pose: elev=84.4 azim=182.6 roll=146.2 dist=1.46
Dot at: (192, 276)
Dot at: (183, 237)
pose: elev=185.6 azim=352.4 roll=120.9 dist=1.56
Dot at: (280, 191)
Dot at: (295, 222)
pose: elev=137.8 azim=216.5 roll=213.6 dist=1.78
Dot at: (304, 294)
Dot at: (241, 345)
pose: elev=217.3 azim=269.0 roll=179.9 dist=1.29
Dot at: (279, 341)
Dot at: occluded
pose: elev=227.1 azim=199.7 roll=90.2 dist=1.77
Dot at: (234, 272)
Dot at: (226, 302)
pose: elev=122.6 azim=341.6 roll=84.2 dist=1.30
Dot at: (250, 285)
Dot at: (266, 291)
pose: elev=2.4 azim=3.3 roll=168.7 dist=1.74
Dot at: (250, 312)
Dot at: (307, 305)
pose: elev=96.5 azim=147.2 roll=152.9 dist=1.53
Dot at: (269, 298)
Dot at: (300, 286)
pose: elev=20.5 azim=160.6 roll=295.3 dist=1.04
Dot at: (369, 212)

◆ ◆ ◆ ◆

WHAT IS EXPECTED:
Scale the stretch from the start of the rows through the line containing "Dot at: occluded", requests included. Multiply each answer coordinate by 1.2 and round to whole numbers with halves going up, keeping every number in the requests as it is.

WRITTEN REPLY:
pose: elev=84.4 azim=182.6 roll=146.2 dist=1.46
Dot at: (192, 276)
Dot at: (220, 284)
pose: elev=185.6 azim=352.4 roll=120.9 dist=1.56
Dot at: (280, 191)
Dot at: (354, 266)
pose: elev=137.8 azim=216.5 roll=213.6 dist=1.78
Dot at: (304, 294)
Dot at: (289, 414)
pose: elev=217.3 azim=269.0 roll=179.9 dist=1.29
Dot at: (279, 341)
Dot at: occluded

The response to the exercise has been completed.